Dla zainteresowanych: Działa! A co zrobiłem?
Przeinstalowałem na czysto Windowsa 7, zainstalowałem SharpCapa 4 (tak z ciekawości), oraz sterowniki QHY i ZWO.
Następnie: do jednego portu USB podłączyłem QHY462C (USB3). Odpalam SharpCapa: działa. OK, idziemy dalej, zostały mi jeszcze 2 porty USB w kompie i dwie kamerki do podłączenia.
Myślałem, że dam jedną kamerę (T7C) do jednego portu, a drugą (ASI120mm) do drugiego.
Niestety, gryzły się niemiłosiernie, w szczególności T7C z jakiegoś powodu nie chciał ściągać klatek.
Co ciekawe, QHY chodziło bez problemu. Zakładam, że jest to związane z tym, że jej port USB mieścił się po drugiej stronie obudowy laptopa, więc jest szansa, że był fizycznie odseparowany,
natomiast dwa pozostałe - wyda je mi się - że były wyjściami z jakiegoś wewnętrznego huba, który po prostu nie dawał rady.
Wydawało mi się to nieintuicyjne, ale podłączyłem zwykły hub USB za 20zł z marketu, a do niego obie kamerki. Następnie drugi SharpCap i trzeci SharpCap - ojej, wszystko działa!
Oczywiście nie nagrywałem 1000fps, bo by komputer się spalił, ale wszystkie trzy kamery stabilnie, przez ponad pół godziny (zanim nie położyłem się spać) dawały konsekwentnie kolejne klatki.
Pierwsze testy robiłem bez montażu, czasy po 5s, i na najgorszych obiektywach (choć wcale nie takich złych - 25mm na M12 z aliexpresu). Więc wartości jakiejś wielkiej to mieć nie będzie, ale stanowi pewien, jak to mówią amerykanie, Proof of Concept
Do zrobienia jeszcze synchronizacja, prawdopodobnie spróbuję pobawić się skryptami SharpCapa albo coś w Pythonie wymodzić, żeby trigerrować kamery w tym samym czasie... Choć na razie nie ma to jakiegoś wielkiego znaczenia, ale gdybym chciał zrobić komuś portret, no to już by się przydało
Podsumowując, jestem dumnym właścicielem potrójnego zestawu astrofoto do umiarkowanie szerokich kadrów (25mm na matrycy 1/3 to jakieś 11 stopni na szerokość) która potrafi za jednym zamachem pokryć pasma R, G, B (T7C, po macoszemu), I (ASI120mm z filtrem Astronomik 642) oraz Z (QHY462C z filtrem 850nm).
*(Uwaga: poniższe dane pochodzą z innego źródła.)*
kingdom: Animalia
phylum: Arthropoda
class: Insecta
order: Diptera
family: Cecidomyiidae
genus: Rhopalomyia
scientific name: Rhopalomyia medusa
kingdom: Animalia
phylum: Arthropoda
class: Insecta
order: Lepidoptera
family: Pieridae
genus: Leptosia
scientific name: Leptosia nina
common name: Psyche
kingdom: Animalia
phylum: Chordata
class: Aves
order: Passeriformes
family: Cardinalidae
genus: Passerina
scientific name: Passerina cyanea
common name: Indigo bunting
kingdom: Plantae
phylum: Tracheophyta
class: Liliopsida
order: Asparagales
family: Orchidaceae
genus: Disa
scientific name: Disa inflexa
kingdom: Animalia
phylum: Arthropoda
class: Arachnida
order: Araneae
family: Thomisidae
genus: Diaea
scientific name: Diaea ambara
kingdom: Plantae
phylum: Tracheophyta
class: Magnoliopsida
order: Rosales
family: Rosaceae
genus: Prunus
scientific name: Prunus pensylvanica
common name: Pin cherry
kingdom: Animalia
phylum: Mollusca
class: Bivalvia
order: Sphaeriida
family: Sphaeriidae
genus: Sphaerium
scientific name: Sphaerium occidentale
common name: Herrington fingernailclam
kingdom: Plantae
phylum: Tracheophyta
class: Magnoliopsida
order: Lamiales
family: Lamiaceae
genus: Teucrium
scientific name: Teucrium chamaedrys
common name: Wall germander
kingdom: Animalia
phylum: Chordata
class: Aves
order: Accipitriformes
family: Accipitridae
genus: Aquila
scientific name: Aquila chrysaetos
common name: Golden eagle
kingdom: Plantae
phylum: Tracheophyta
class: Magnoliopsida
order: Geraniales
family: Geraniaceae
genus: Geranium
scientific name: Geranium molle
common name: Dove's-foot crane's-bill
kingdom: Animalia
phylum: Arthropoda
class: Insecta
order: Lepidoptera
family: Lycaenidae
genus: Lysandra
Wszystko jest zamocowane na Angeleyes-owych holderach do szukacza czy tam lasera, a filtry nakładam na kamerkę poprzez nałożenie przedłużki 1.25" z nakręconym filtrem. W środku przedłużek jest twarda gąbka z dziurą na obiektyw w środku, przez co obracając samą przedłużką można ostrzyć obiektywy.